# Feeding a buck/weather



## Arabiansnob (Aug 23, 2012)

Hello everyone,


     I know this matter has been addressed before buut I just need alittle more understanding, (sorry guy newbie here)  My buck is a Nigerian dwarf, I am switching him to Noble goat feed, as I read it is better for bucks, he gets 3 lb of good quality timothy hay and free choice of loose mineral/block mineral/block salt lick.  I also read somewhere that I should feed alfalfa pellets to balance out the grain?  Is this true? and If so how much of alfalfa pellets should I feed him?   just mix grain and alfalfa pellets?  any info would be great thanks!


----------



## SheepGirl (Aug 23, 2012)

If he's not breeding or growing, all he needs is hay, mineral, and water.


----------



## Arabiansnob (Aug 23, 2012)

SheepGirl said:
			
		

> If he's not breeding or growing, all he needs is hay, mineral, and water.


He is all done growing im pretty sure, but this fall he is going to be breeding up to 7 doe's


----------



## SheepGirl (Aug 23, 2012)

When he's breeding, to prevent him from losing condition, he will need to be supplemented with grain. I would start off with 1 lb (working him up to it 1/4 lb at a time every other day) and increase it if/as he starts to lose condition.


----------



## Arabiansnob (Aug 23, 2012)

SheepGirl said:
			
		

> When he's breeding, to prevent him from losing condition, he will need to be supplemented with grain. I would start off with 1 lb (working him up to it 1/4 lb at a time every other day) and increase it if/as he starts to lose condition.

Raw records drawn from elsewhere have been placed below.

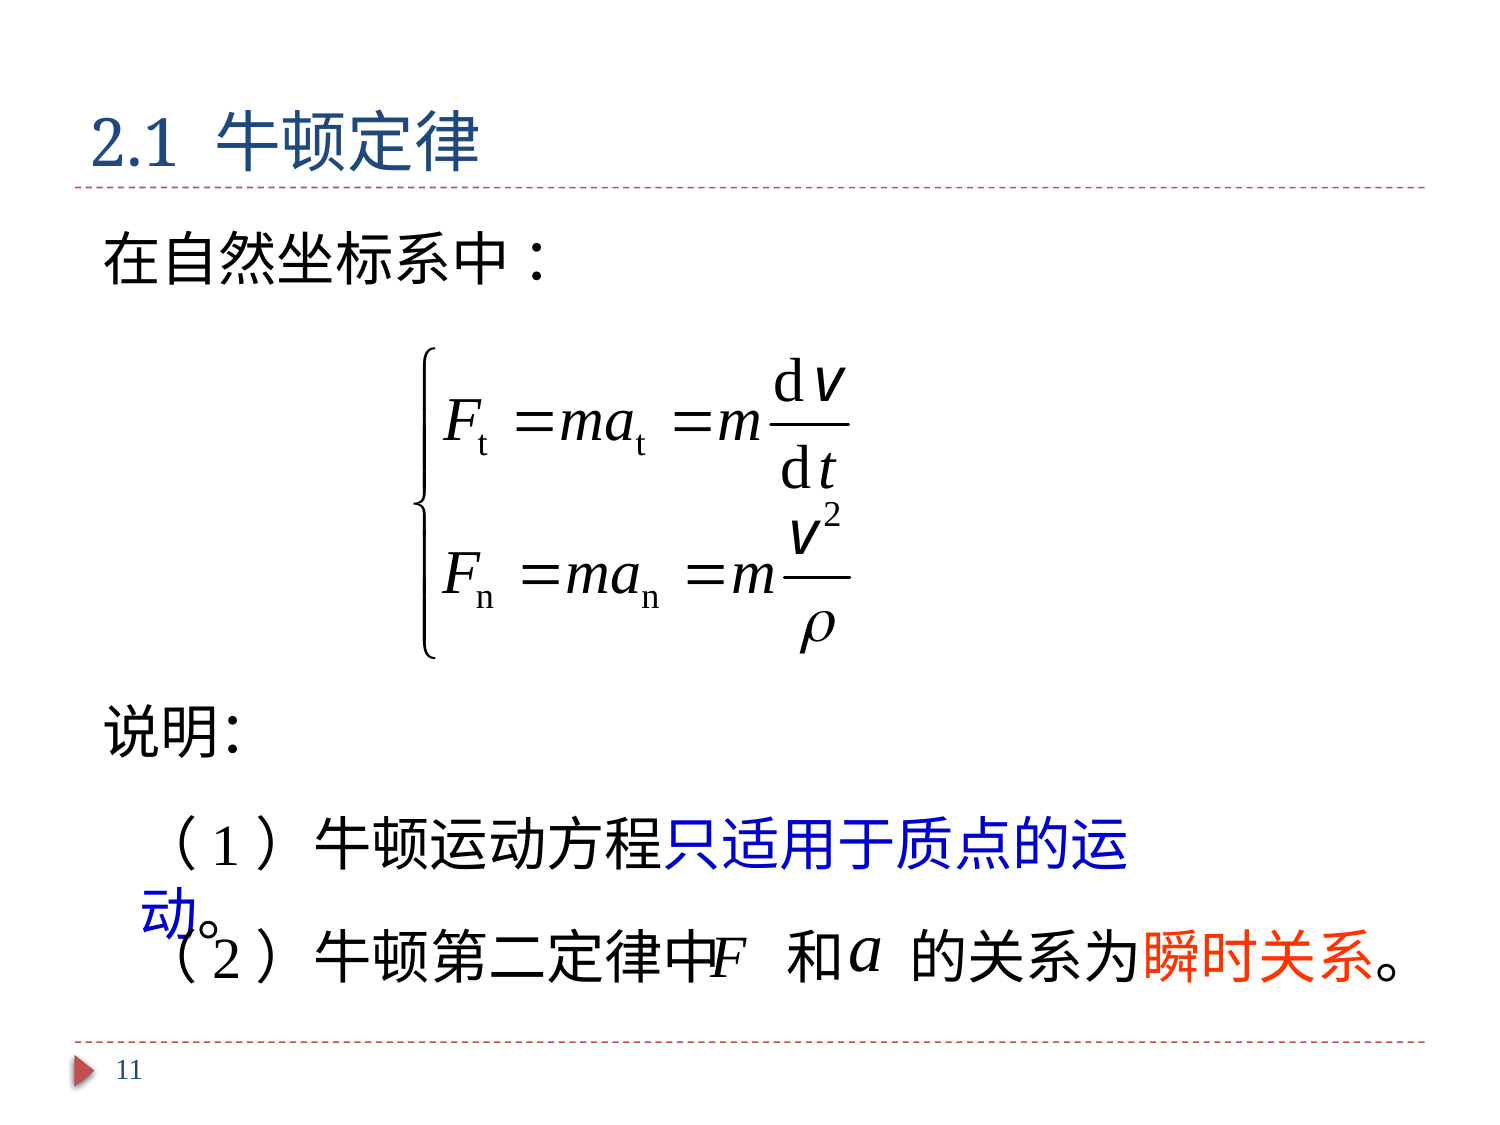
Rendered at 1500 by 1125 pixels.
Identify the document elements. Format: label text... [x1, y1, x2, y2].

text_box 说明： [87, 687, 325, 773]
slide_number 11 [100, 1042, 426, 1103]
title 2.1 牛顿定律 [75, 37, 1425, 188]
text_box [399, 337, 862, 671]
text_box （1）牛顿运动方程只适用于质点的运动。 [124, 799, 1250, 912]
text_box 在自然坐标系中 ： [87, 214, 797, 300]
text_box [124, 912, 1500, 998]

So his feeding scheduled currently isn't good?  Or is it fine as it is right now?


----------



## Blue Dog Farms (Aug 24, 2012)

My boys get Noble goat and alfalfa pellets its a 2:1 mix with alfalfa being the larger amount. I feed them once a day and they have good pasture and brush for browse during the day. They look great to me. I dont hay them because they dont look like they need it to me, when winter gets here that will be a differant story but right now here in FL we are gettins so much rain the grass is going crazy.


----------



## 20kidsonhill (Aug 24, 2012)

Our bucks get Grass mix hay and/or pasture plus loose goat minerals and pelleted goat feed. I make sure the minerals and goat feed have a 2 to 1 ratio of Calcium to phosphorus and the grain has ammonia chloride in it. We also keep extra ammonia chloride on hand.  Our bucks will be on grain daily until they are 2 years of age, then we back off of the grain, unless they are breeding or need to put condition back on. I have never fed them alfalfa hay or pellets, Although we normally only keep a buck for f2 or 3 years, Our last buck we sold was 6 years old and still doing well.  
I have a buck right now that has been getting 6 to 8 lbs of grain a day, knock on wood he hasn't been having any problems, my average bucks will get 3% in their body weight a day of grain until they are 8 to 9 months old then I will cut them back to 1 lb of grain( 3 measuring cups) twice a day for the next 1 1/2 years or so, until they are 2. We dont show, so I am not looking to keep tons of condition on them, Just looking for steady growth rate and average finish. No one wants to come to a meat goat farm and see thin bucks. 
I don't feel that adding some alfalfa pellets or alfalfa hay to the diet would be a problem if you don't mind spending the money. In fact I have read plenty of show people are using alfalfa hay so I am assuming it isn't causing any issues and that it works well.


----------